I have to agree, 'Ive been trying to learn spanish for six months.The conjugation alone is giving me fits. I see on here all the time about language difficulty(which language ,spanish or english, is harder to learn),I can only hope that after six more months I get it. Buena suerte to us all.

updated Jan 19, 2011
posted by heliotropeman
0
votes

Out of interest, a boy is blond whereas a girl is blonde. I'm not sure if there are any other adjectives that change with gender in English...

updated Jan 23, 2011
posted by afowen
open a thread afo - 00494d19, Jan 20, 2011
That is neither a rule nor part of the definitions of the words, it is merely a tendency for some people. - lorenzo9, Jan 20, 2011
Yeah, I did a little more research and found opinions and definitions differ. What about fiancé and financée? - afowen, Jan 20, 2011
They aren't English words, they're borrowed. - RommpinCrab, Jan 20, 2011
Are we going to give them back?

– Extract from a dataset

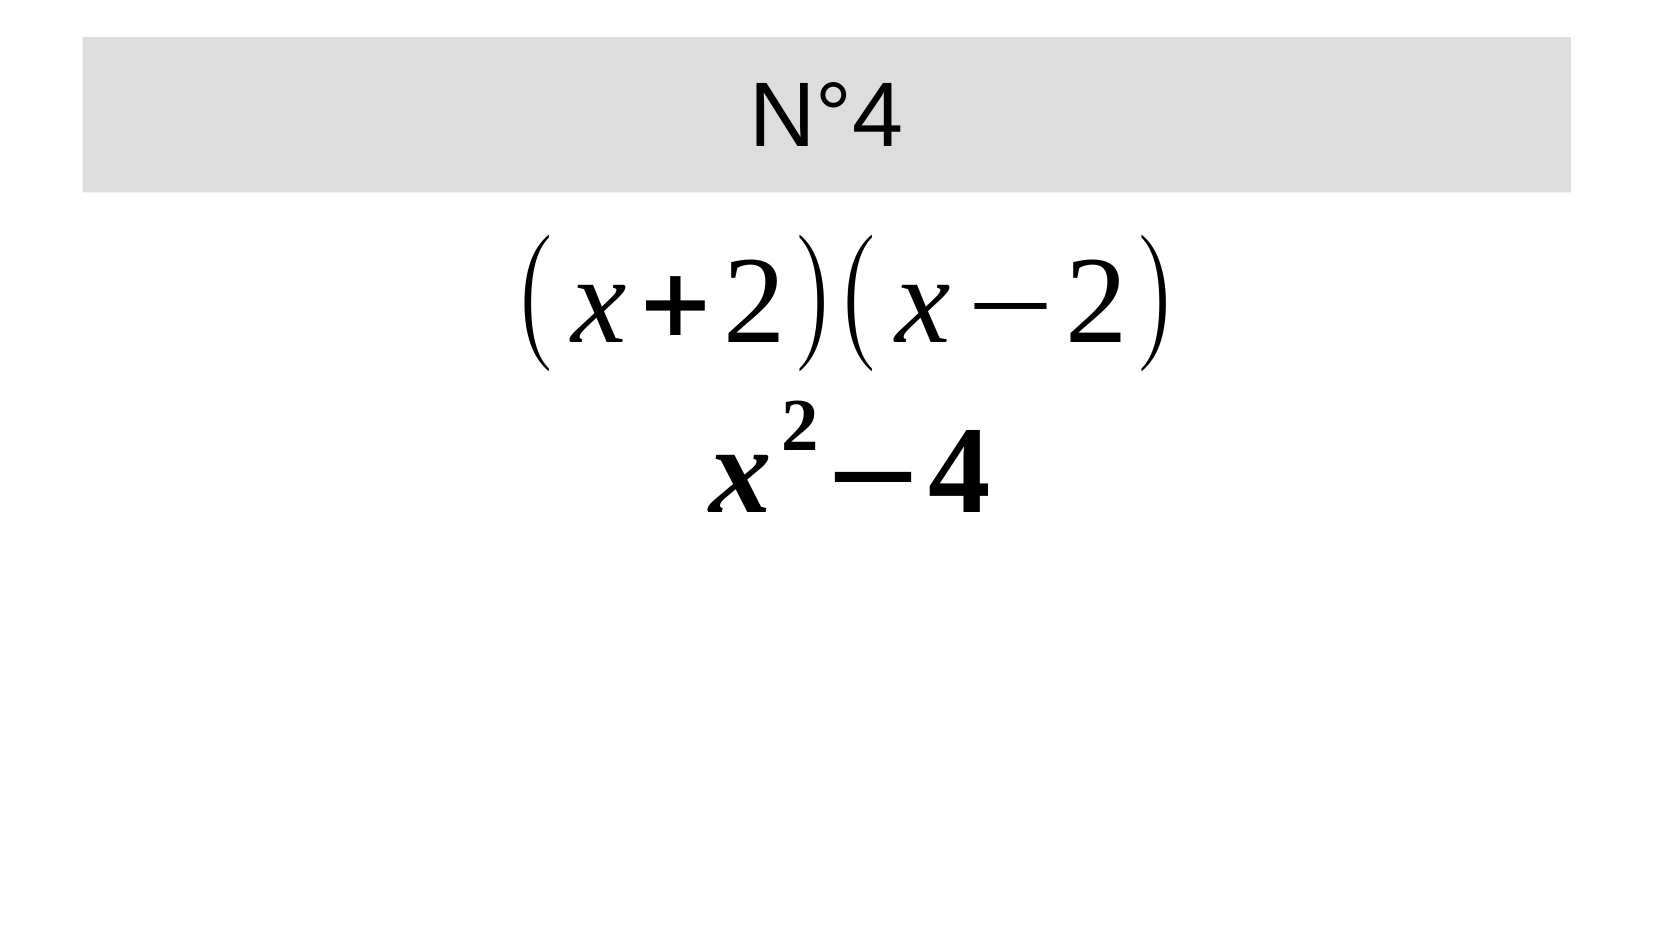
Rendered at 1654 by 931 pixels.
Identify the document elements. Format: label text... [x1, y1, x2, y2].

title N°4 [82, 37, 1571, 193]
chart [507, 228, 1183, 540]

If not I'd reckon that they are now part of the English language... - afowen, Jan 20, 2011
Well, let's say they have been borrowed and are now assimilated. - Pibosan, Jan 23, 2011
0
votes

I have seen that nametaken, who is the corrector for natives on this site, jeje, has actually dared to correct lazarus. wink

I am sure he appreciates the corrections just as I do, hardly anybody except nametaken offers corrections for us...please do, all corrections are appreciated.

(Not talking about typos...there is no hope for me there, but a grammar mistake or something...please do offer corrections)

updated Jan 19, 2011
posted by 00494d19
Yes, thanks for the corrections, of course. Even if I knew the rule and I just had a typo, it is not good for anyone to learn from other people's mistakes. - lazarus1907, Jan 19, 2011
It would be good if we could learn from others' mistakes, but it doesn't happen often. Mostly, we have to make our own. - Sabor, Jan 19, 2011
0
votes

Short answer because I feel lazy: It's considered such a difficult language to learn due to the unpredictability and random patterns that are established but often not followed.

updated Jan 19, 2011
posted by RommpinCrab
0
votes

While I am teaching English the things I notice that students find difficult are:

Spelling and pronunciation. (These negatively affect the learning process)

Modals. (don't exist in Spanish) The fact that "will" can be used in many different ways for example.

But I believe that Modals are an exceptional "strength" of the English language.

Imagine the sentence: "I can do it."

then replace the "can" with the other 10 Modals and you have 10 new sentences with no other changes needed..

Phrasal verbs. (don't exist in Spanish) The same one can ge both literal and idiomatic.

Verbs made from nouns.

Nouns made from verbs.

Prepositions - often at the end of sentences.

They way English uses Gerunds.

Idiomatic expressions and idioms. (These are not the same thing)

The many synonyms.

The many "exceptions" that prove the rule.

Question forms -direct - indirect - tag questions etc.

The English verb system is very easy compared to Spanish. Except the irregular ones - but they exist in Spanish too.

Danish - Swedish - Norwegian - Dutch - Icelandic and even German students find English much easier than Spanish for obvious reasons.